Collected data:
--

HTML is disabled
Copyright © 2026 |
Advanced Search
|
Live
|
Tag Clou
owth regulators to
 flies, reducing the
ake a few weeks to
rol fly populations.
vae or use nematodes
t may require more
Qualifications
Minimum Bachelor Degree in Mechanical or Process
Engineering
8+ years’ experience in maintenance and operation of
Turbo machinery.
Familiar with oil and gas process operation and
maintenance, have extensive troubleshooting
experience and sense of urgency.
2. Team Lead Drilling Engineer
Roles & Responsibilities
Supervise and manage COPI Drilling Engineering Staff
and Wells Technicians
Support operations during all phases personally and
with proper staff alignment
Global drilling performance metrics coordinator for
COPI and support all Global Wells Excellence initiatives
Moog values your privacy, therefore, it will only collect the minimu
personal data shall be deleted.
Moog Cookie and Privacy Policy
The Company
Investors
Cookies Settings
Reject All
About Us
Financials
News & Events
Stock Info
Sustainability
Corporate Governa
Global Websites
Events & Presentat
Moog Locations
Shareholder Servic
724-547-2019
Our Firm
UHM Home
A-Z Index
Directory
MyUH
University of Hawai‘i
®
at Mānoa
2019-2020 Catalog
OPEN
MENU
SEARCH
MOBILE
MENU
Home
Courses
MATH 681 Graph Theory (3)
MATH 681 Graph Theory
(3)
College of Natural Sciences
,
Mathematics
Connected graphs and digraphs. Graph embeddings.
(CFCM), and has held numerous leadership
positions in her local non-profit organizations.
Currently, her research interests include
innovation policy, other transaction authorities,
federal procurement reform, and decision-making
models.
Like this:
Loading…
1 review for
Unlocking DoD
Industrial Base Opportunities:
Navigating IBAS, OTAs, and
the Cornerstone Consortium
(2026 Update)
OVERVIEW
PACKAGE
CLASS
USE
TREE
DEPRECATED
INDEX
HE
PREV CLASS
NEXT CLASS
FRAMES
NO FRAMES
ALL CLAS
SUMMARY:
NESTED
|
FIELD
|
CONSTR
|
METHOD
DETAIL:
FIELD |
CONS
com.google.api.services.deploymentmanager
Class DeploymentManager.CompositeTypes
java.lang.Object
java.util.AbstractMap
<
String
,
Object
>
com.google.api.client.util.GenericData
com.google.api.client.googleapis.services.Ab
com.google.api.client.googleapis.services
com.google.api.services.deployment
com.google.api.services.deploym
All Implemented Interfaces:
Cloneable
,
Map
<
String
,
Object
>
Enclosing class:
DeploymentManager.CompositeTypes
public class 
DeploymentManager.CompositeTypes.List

--

* _Problem_
Using the entries shown above, reproduce verbatim the lines from the line bearing "COPI and support" to the line bearing "Corporate Governa", inclusive.

* _Solution for this task_
COPI and support all Global Wells Excellence initiatives
Moog values your privacy, therefore, it will only collect the minimu
personal data shall be deleted.
Moog Cookie and Privacy Policy
The Company
Investors
Cookies Settings
Reject All
About Us
Financials
News & Events
Stock Info
Sustainability
Corporate Governa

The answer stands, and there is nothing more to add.